Postdoctoral Appointee - Machine Learning in Cosmology
Job Summary
Job Description
Postdoctoral position offered in the Computational Science (CPS) Division, which will be jointly held with the Cosmological Physics and Advanced Computing Group (CPAC) Group in Argonne’s High Energy Physics Division. Candidates should have research interests in large-scale structure probes of cosmology and the dynamics of cosmological structure formation, along with a strong focus on the application of machine learning, especially deep learning, in novel applications. Candidates that have extensively used machine learning in scientific fields such as astrophysics, fluid dynamics, and statistical mechanics will also be considered. Cosmological research within CPS and CPAC covers theory, modeling, and observations targeted at dark energy, dark matter, primordial fluctuations, inflation, and neutrinos. Theory, modeling, and analysis efforts emphasize multi-wavelength survey science, cluster cosmology, and large-scale cosmological simulations.

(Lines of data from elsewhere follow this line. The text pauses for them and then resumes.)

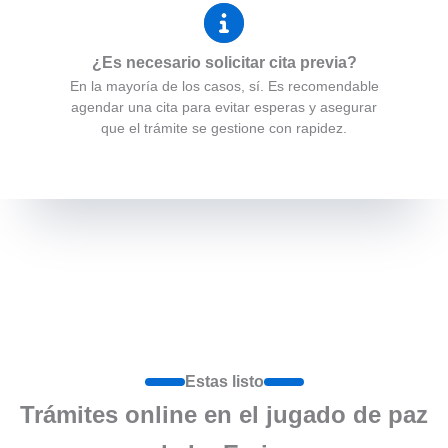
¿Es necesario solicitar cita previa?
En la mayoría de los casos, sí. Es recomendable
agendar una cita para evitar esperas y asegurar
que el trámite se gestione con rapidez.
Estas listo
Trámites online en el jugado de paz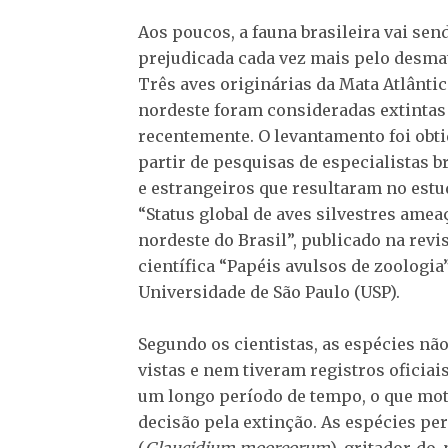
Aos poucos, a fauna brasileira vai sen
prejudicada cada vez mais pelo desm
Três aves originárias da Mata Atlântic
nordeste foram consideradas extintas
recentemente. O levantamento foi obti
partir de pesquisas de especialistas b
e estrangeiros que resultaram no est
“Status global de aves silvestres ame
nordeste do Brasil”, publicado na revi
científica “Papéis avulsos de zoologia”
Universidade de São Paulo (USP).
Segundo os cientistas, as espécies nã
vistas e nem tiveram registros oficiai
um longo período de tempo, o que mot
decisão pela extinção. As espécies p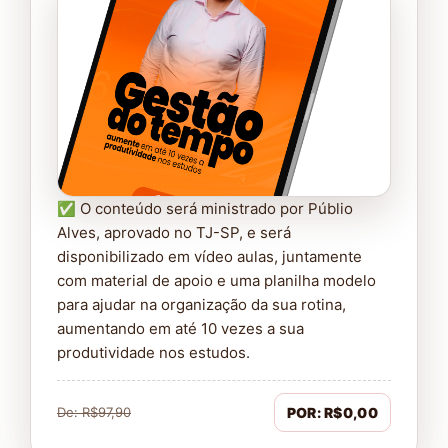
✅ O conteúdo será ministrado por Públio
Alves, aprovado no TJ-SP, e será
disponibilizado em vídeo aulas, juntamente
com material de apoio e uma planilha modelo
para ajudar na organização da sua rotina,
aumentando em até 10 vezes a sua
produtividade nos estudos.
De: R$97,90
POR: R$0,00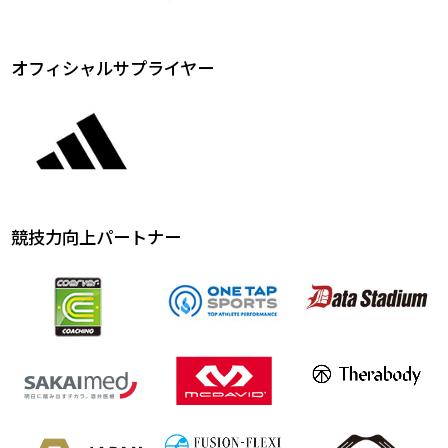
オフィシャルサプライヤー
競技力向上パートナー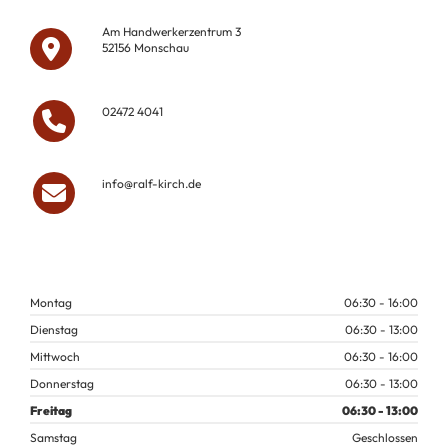
Am Handwerkerzentrum 3
52156 Monschau
02472 4041
info@ralf-kirch.de
Montag
06:30 - 16:00
Dienstag
06:30 - 13:00
Mittwoch
06:30 - 16:00
Donnerstag
06:30 - 13:00
Freitag
06:30 - 13:00
Samstag
Geschlossen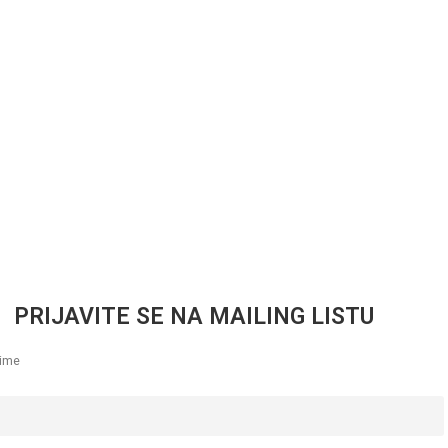
PRIJAVITE SE NA MAILING LISTU
zime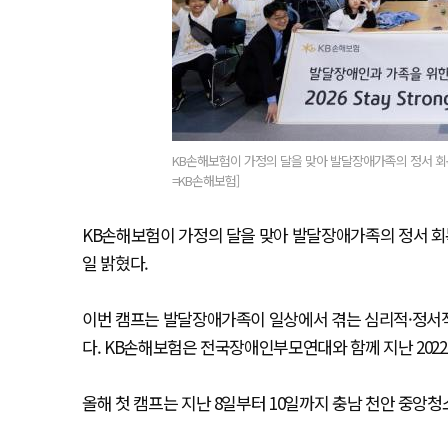
KB손해보험이 가정의 달을 맞아 발달장애가족의 정서 회
=KB손해보험]
KB손해보험이 가정의 달을 맞아 발달장애가족의 정서 회
일 밝혔다.
이번 캠프는 발달장애가족이 일상에서 겪는 심리적·정서적
다. KB손해보험은 전국장애인부모연대와 함께 지난 202
올해 첫 캠프는 지난 8일부터 10일까지 충남 천안 중앙청소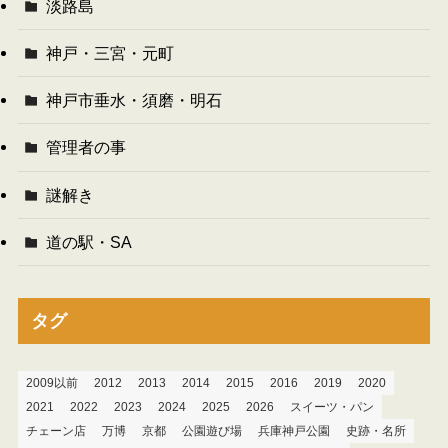
淡路島
神戸・三宮・元町
神戸市垂水・須磨・明石
管理者の事
謎解き
道の駅・SA
タグ
2009以前
2012
2013
2014
2015
2016
2019
2020
2021
2022
2023
2024
2025
2026
スイーツ・パン
チェーン店
万博
京都
公園遊び場
兵庫神戸公園
史跡・名所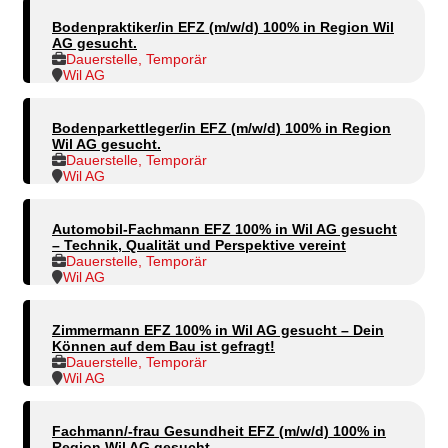
Bodenpraktiker/in EFZ (m/w/d) 100% in Region Wil
AG gesucht.
Dauerstelle, Temporär
Wil AG
Bodenparkettleger/in EFZ (m/w/d) 100% in Region
Wil AG gesucht.
Dauerstelle, Temporär
Wil AG
Automobil-Fachmann EFZ 100% in Wil AG gesucht
– Technik, Qualität und Perspektive vereint
Dauerstelle, Temporär
Wil AG
Zimmermann EFZ 100% in Wil AG gesucht – Dein
Können auf dem Bau ist gefragt!
Dauerstelle, Temporär
Wil AG
Fachmann/-frau Gesundheit EFZ (m/w/d) 100% in
Region Wil AG gesucht.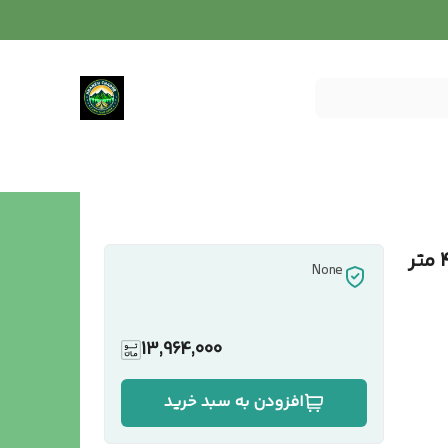
توری سایبان گلخانه‌ای رنگ سبز عرض ۴ متر
None
13,964,000
افزودن به سبد خرید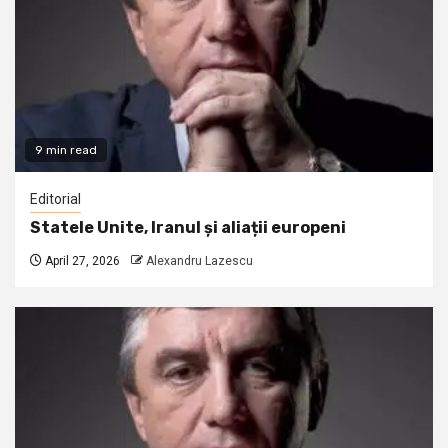
9 min read
Editorial
Statele Unite, Iranul și aliații europeni
April 27, 2026
Alexandru Lazescu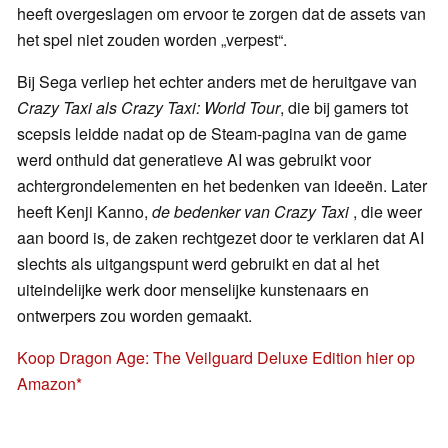
heeft overgeslagen om ervoor te zorgen dat de assets van
het spel niet zouden worden „verpest“.
Bij Sega verliep het echter anders met de heruitgave van
Crazy Taxi als
Crazy Taxi: World Tour
, die bij gamers tot
scepsis leidde nadat op de Steam-pagina van de game
werd onthuld dat generatieve AI was gebruikt voor
achtergrondelementen en het bedenken van ideeën. Later
heeft Kenji Kanno,
de bedenker van Crazy Taxi
, die weer
aan boord is, de zaken rechtgezet door te verklaren dat AI
slechts als uitgangspunt werd gebruikt en dat al het
uiteindelijke werk door menselijke kunstenaars en
ontwerpers zou worden gemaakt.
Koop Dragon Age: The Veilguard Deluxe Edition hier op
Amazon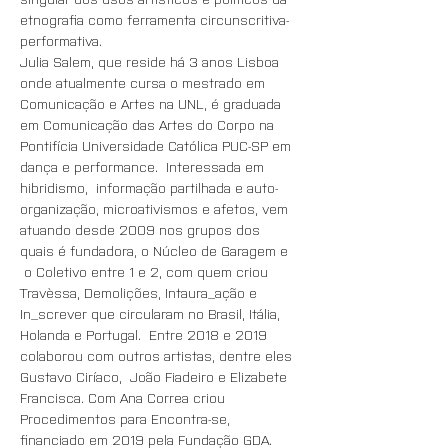
etnografia como ferramenta circunscritiva-
performativa.
Julia Salem, que reside há 3 anos Lisboa 
onde atualmente cursa o mestrado em 
Comunicação e Artes na UNL, é graduada 
em Comunicação das Artes do Corpo na 
Pontifícia Universidade Católica PUC-SP em 
dança e performance.  Interessada em 
hibridismo,  informação partilhada e auto-
organização, microativismos e afetos, vem 
atuando desde 2009 nos grupos dos 
quais é fundadora, o Núcleo de Garagem e 
 o Coletivo entre 1 e 2, com quem criou 
Travèssa, Demolições, Intaura_ação e 
In_screver que circularam no Brasil, Itália, 
Holanda e Portugal.  Entre 2018 e 2019 
colaborou com outros artistas, dentre eles 
Gustavo Ciríaco,  João Fiadeiro e Elizabete 
Francisca. Com Ana Correa criou 
Procedimentos para Encontra-se, 
financiado em 2019 pela Fundação GDA.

The observational effort focuses on participation in optical sky surveys (DES, DESI, Rubin Obs/LSST, SPHEREx), CMB observations (SPT), and cross-correlations between the two. The work will involve strong collaborations with applied mathematicians, computer scientists, and statisticians; access to world-leading supercomputing resources will be available.
Applicants should send 1) a CV and 2) a brief statement of research interests to the URL below for follow-up action. A Ph.D. is required but must not have been obtained prior to 2018.
Compensation and Benefits
Argonne provides a comprehensive benefits package; full spectrum medical insurance includes partial dental and vision coverage. Relocation support is also available.